By 8pm J and I are prisoners in our own living room while the rest of the house reverberates with thuds and whoops. At 9.30pm a pizza delivery van arrives and I note that The Exorcist has been downloaded for late-night viewing.
Wednesday, July 10
7.30am and a scene of utter squalor in the downstairs TV room where Beavis and Butthead are comatose on the sofa and Parker is greedily consuming left-over pizza and chocolate cake from spilled containers on the floor. The girls are asleep in G’s room, a bombsite of clothes and filth which even a resident of the Kibera slum in Nairobi would complain to his landlord about.
Left to their own devices, I have no doubt they would do it all again – but I decide that divide and conquer is the best policy. Beavis and Butthead are duly rousted and driven into Carlisle, where I hand them £10 each for a McDonald’s breakfast and a ticket for the 9am train back to Newcastle.
Lots of Day Job stuff to do in town, but I kill half an hour listening to a busker in the Market Square. Never has an out-of-tune version Cavatina played on an electric guitar sounded so soothing.
My lack of progress on rewrites is beginning to annoy me, however.
Thursday, July 11
To a hotel in Penrith, for an 8.30am breakfast networking meeting organised by the Chamber of Commerce. I hate breakfast networking meetings, but unfortunately the Day Job demands it.
Pleasantries and cards are exchanged over a limp bacon sandwich and an insipid cup of coffee from a vending machine. I find myself stuck between an expert in intellectual property and a man who describes himself as a “career management, change and life coach” and also a “brain mapping practitioner”. He seems rather down-at-heel in appearance, suggesting the brain mapping business isn’t going too well and perhaps he should manage his career by changing it.

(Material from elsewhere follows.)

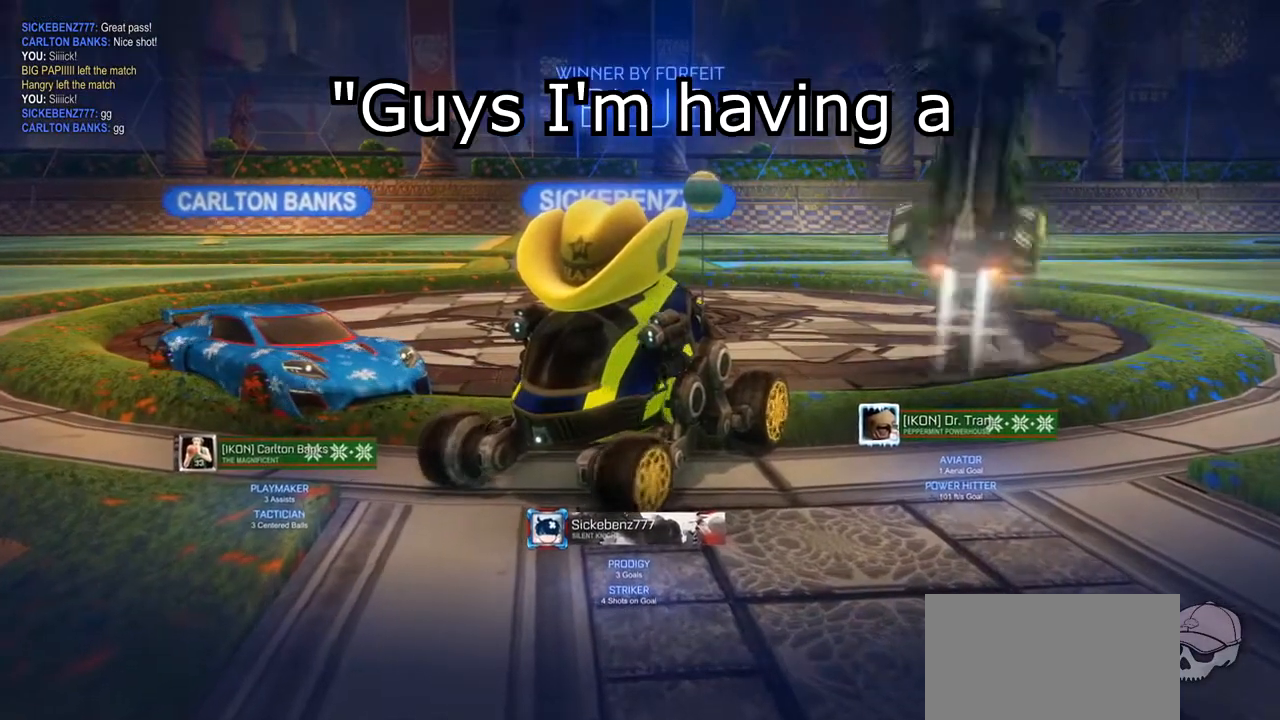
{"buttons": ["CIRCLE", "L1"], "events": [[166, "CIRCLE", "up"], [333, "CIRCLE", "down"]]}
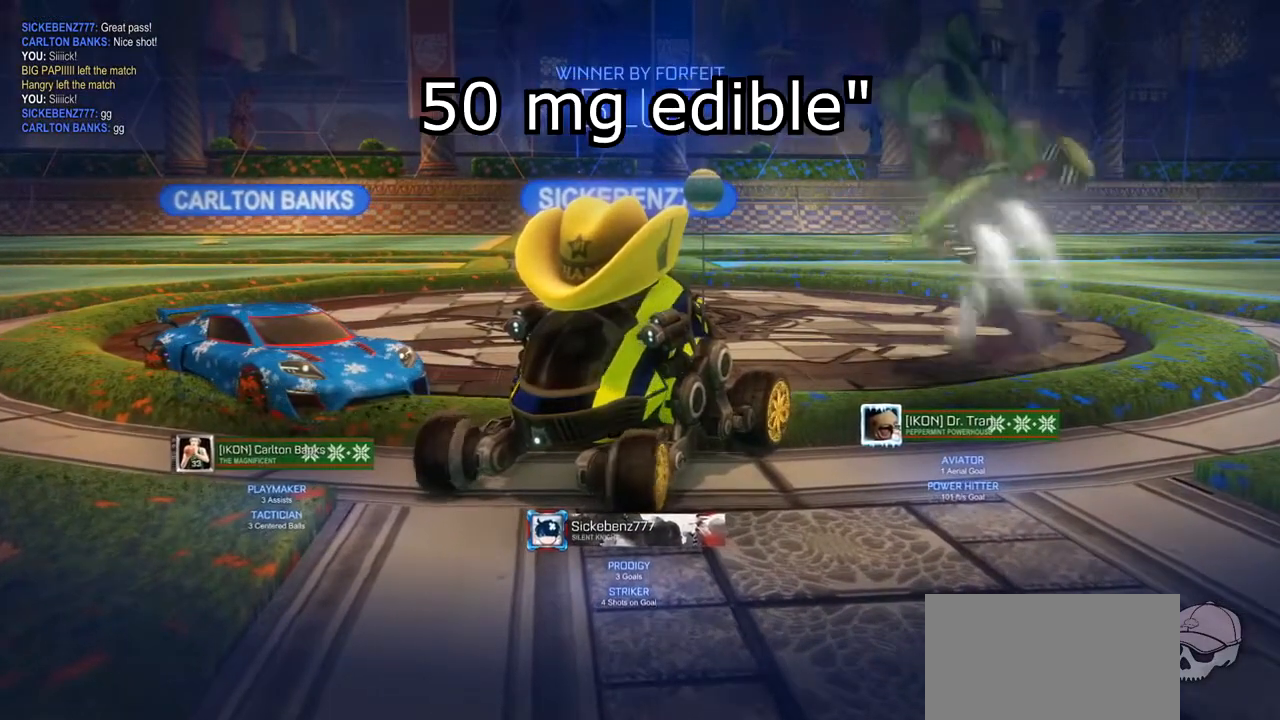
{"buttons": ["L1"], "events": [[400, "CIRCLE", "up"]]}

A woman stands up and announces that “without further adieu” we should listen to three 10-minute pitches by Chamber members about their respective businesses. A sense of “there but for the grace of God” sweeps over me.
Thirty long minutes pass and then the woman announces that we should “get networking” – at which point, and without further adieu, I leave without making my excuses.
In 30 minutes, England will play Australia for a place in the Cricket World Cup Final. Oh, to be in Edgbaston!